Das war für einen ersten Eindruck alles andere als vorteilhaft. Immerhin waren die Menschen am Tor das erste Aushängeschild. Besucher nahmen das unterbewusst sehr wohl wahr und fühlten sich nicht gerade wohl, wenn sie das Firmengelände besuchten. Das bedeutete schon von Anfang an auf einem Auftrag eine tiefrote unsichtbare Linie und als Auftraggeber überlegte man sich fünfmal, ob man so ein Abkommen überhaupt unterschreiben sollte. Druckereien gab es mehr als eine in der Stadt und die Kosten für einen Auftrag unterschieden sich nicht gerade groß. Sie lagen fast alle in der gleichen Preisklasse. Das war wirklich kein Geheimnis.

Ich hielt vor der Schranke und wartete auf die junge Frau, bis sie neben meiner Scheibe auftauchte. Dort wurde mir noch einmal das ganze Ausmaß der Kleidungskatastrophe bewusst. Ihr schien das sehr bewusst zu sein und dementsprechend unmotiviert fragte sie mich, »Haben sie einen Termin?«

Ich schenkte ihr ein freundliches Lächeln und antwortete, »Herr Graubler erwartet Freifrau von Arenberg in seinem Büro.«

Die Frau mit der unförmigen Uniform warf einen Blick in ihren Kalender, fand dort meinen Eintrag und öffnete mit einem einfachen Tastendruck die Schranke. Während ich ganz langsam den Schlagbaum passierte, sah ich sie schon im Rückspiegel zu ihrem Telefon greifen. Natürlich mussten Besucher angemeldet werden. Immerhin wurde hier gearbeitet und es gab nichts Schlimmeres, als dass sich ein Besucher in die Produktion verlief. Man wurde dort ziemlich schnell von einem Gabelstapler überrollt. Dann existierte man nur noch als Pfannkuchen auf dem Asphalt der Produktionshalle. Dort kam man auch nicht mehr so einfach los. Da wurde man einfach festgefahren.

Noch ehe ich auf dem Parkplatz vor dem Verwaltungsgebäude stand, öffnete sich die Tür und eine mittelalte kleine Frau mit leuchtend roten Haaren und kleiner Nickelbrille, die sie auf der Nasenspitze balancierte, stürmte auf mich zu. Das musste die Chefsekretärin sein. Mir gegenüber stellte sie sich auch gleich als Paola Gehrenberg vor. Ihre Aufgabe war es ganz offensichtlich, mich ins Büro des Chefs zu bringen. Dass Erste, was mir an ihre auffiel, waren die etwas verschobenen Zähne, auf denen kleine Spuren ihres tiefroten Lippenstifts klebten. Den ganzen Morgen musste sie sich schon auf mich vorbereitet haben. Sie stank nach einem alten Parfüm, was ich eher bei einer alten netten Omi erwartet hätte.

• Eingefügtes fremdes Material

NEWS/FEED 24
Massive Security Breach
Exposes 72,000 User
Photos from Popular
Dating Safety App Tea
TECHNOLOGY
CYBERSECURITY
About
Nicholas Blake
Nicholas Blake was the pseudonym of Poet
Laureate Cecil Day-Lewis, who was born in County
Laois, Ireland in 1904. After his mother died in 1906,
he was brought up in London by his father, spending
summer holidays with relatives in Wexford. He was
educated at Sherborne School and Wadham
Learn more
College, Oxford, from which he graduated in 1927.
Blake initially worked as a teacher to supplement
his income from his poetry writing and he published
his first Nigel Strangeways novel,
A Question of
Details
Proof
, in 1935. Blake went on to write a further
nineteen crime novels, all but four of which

Sie musste in der Brühe gebadet haben. Weniger wäre deutlich mehr gewesen, aber sie lebte eher nach dem Motto, ›viel hilft auch viel!‹. Sie begleitete mich wie ein Detektiv in das Hauptgebäude und sprang eher wie ein Gummiball um mich herum. Das innere des alten Backsteingebäudes war eine Offenbarung des schlechten Geschmacks und lieferte mir einen sehr tiefen Einblick, was Zeit an so einem alten Klinkerbau anrichten konnte. Risse in den Wänden, schlecht mit ehemals weißer Farbe überstrichen, die schon einen tiefgrauen Farbton angenommen hatte. Kleine Erfolge aus grauer Vorzeit mit farblosen Bildern in alten Holzrahmen an der Wand erzählten mir gleich eine ganze Geschichte.

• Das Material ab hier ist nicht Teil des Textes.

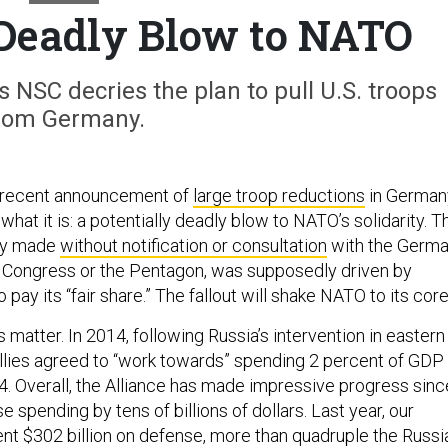
 Deadly Blow to NATO
NSC decries the plan to pull U.S. troops
rom Germany.
 recent announcement of
large troop reductions
in German
what it is: a potentially deadly blow to NATO’s solidarity. T
dly made
without notification or consultation
with the Germ
, Congress or the Pentagon, was supposedly driven by
 pay its “fair share.” The fallout will shake NATO to its cor
s matter. In 2014, following Russia’s intervention in eastern
allies agreed to “work towards” spending 2 percent of GDP
. Overall, the Alliance has made impressive progress sinc
e spending by tens of billions of dollars. Last year, our
ent $302 billion on defense, more than quadruple the Russi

Von der Gründung im Jahr 1908 bis in die heutige Zeit hinein reichte die Geschichte der Druckerei. Damals druckten sie noch Zeitungen, verlagerten sich dann in den vierzigern auf die Produktion von Munition, um nach dem Krieg wieder auf Papierdruck umzusteigen. Erst auch wieder mit einer Zeitung, die wöchentlich herauskam, falls gerade genug Papier vorhanden war, bis sie dann Anfang der 80er-Jahre auf kleinere Kataloge und Anzeigenblättchen umstiegen. Aber nachdem die großen Handelsketten ihre Anzeigenheftchen für jede Woche von großen Druckereien herstellen ließen, blieb für diese kleinen Unternehmen nicht mehr viel übrig. Sie waren einfach über die Zeit zu teuer geworden.

Wer einfach nicht mehr sehr große Mengen Farben und Papier einkaufte, konnte sich keine Rabatte sichern und musste die Preise höher halten, um überhaupt profitabel zu sein. Das war natürlich schwer, wenn man nicht gerade einen langjährigen Kundenstamm hatte. In der Zeit der Großkonzerne gingen solchen kleinen Unternehmen nacheinander unter oder wurden von den größeren Unternehmen einfach aufgekauft. Vor diesem Problem stand auch der Unternehmer Graubler. Er hatte das Familienunternehmen vor 13 Jahren übernommen und sah sich mittlerweile hilflos dem Markt gegenüber.